Pedro podia ouvir tudo isso, com seu corpo doendo e olhos fechados. Apesar de nunca ter matado ninguém até aquela noite, era conveniente que colocassem vários crimes nas costas do garoto. Afinal, seriam 45 crimes resolvidos. O delegado filho da puta disse com orgulho:
- Foram meses de investigação, quando tudo estava definido, invadimos a favela pra caçar este bandido perigoso, o rei da quebrada. Muitos inocentes acabaram sendo mortos ou feridos. Pedimos desculpas para todos da comunidade, mas a gente tem que se defender da bandidagem que mata polícia. Hoje morreram, no cumprimento do dever, cinco pais de família. Isto tem de acabar e nós estamos fazendo nosso trabalho com inteligência para que todos do bando de Pedreira sejam presos.
Dos olhos fechados de Pedro caíam lágrimas de ódio.

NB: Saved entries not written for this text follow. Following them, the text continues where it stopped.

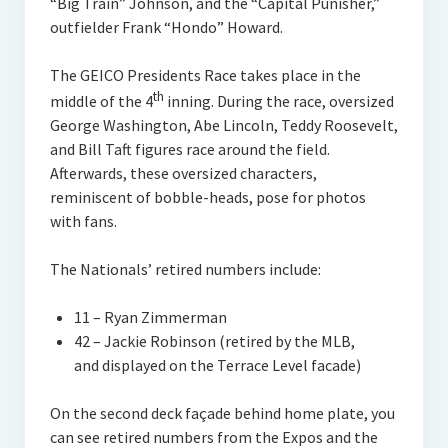
“Big Train” Johnson, and the “Capital Punisher,”
outfielder Frank “Hondo” Howard.
The GEICO Presidents Race takes place in the
th
middle of the 4
inning. During the race, oversized
George Washington, Abe Lincoln, Teddy Roosevelt,
and Bill Taft figures race around the field.
Afterwards, these oversized characters,
reminiscent of bobble-heads, pose for photos
with fans.
The Nationals’ retired numbers include:
11 – Ryan Zimmerman
42 – Jackie Robinson (retired by the MLB,
and displayed on the Terrace Level facade)
On the second deck façade behind home plate, you
can see retired numbers from the Expos and the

O tempo passou e passou. Só sei que hoje, tô preso, aqui em Bangu, eu mesmo, Pedro Pedreira, prisão de segurança máxima. Pra minha sorte, matador de poliça aqui é herói, então tiro onda. Aquela filha da puta, a Fatinha, nunca veio aqui nem para dizer obrigado. Fiquei sabendo que já tá no quarto filho de um monte de pai. Dei mole, mas também, esses putos queriam o que? Fogo neles! Aquele negócio de medo de mulher passou. Hoje nem sou mais virgem, os caras da quebrada, em dia de visita, sempre trazem um presentinho pra mim, visita intima (tá ligado?). A primeira nem foi tão ruim assim. Um dia conto pra vocês meus casos de cadeia, contos eróticos de um presidiário. Peguei pena máxima. Quando sair daqui, vou acertar contas com aquele delega filho da puta e com a putada que me dedou. Sou Pedro Pedreira, maluco e Perigoso.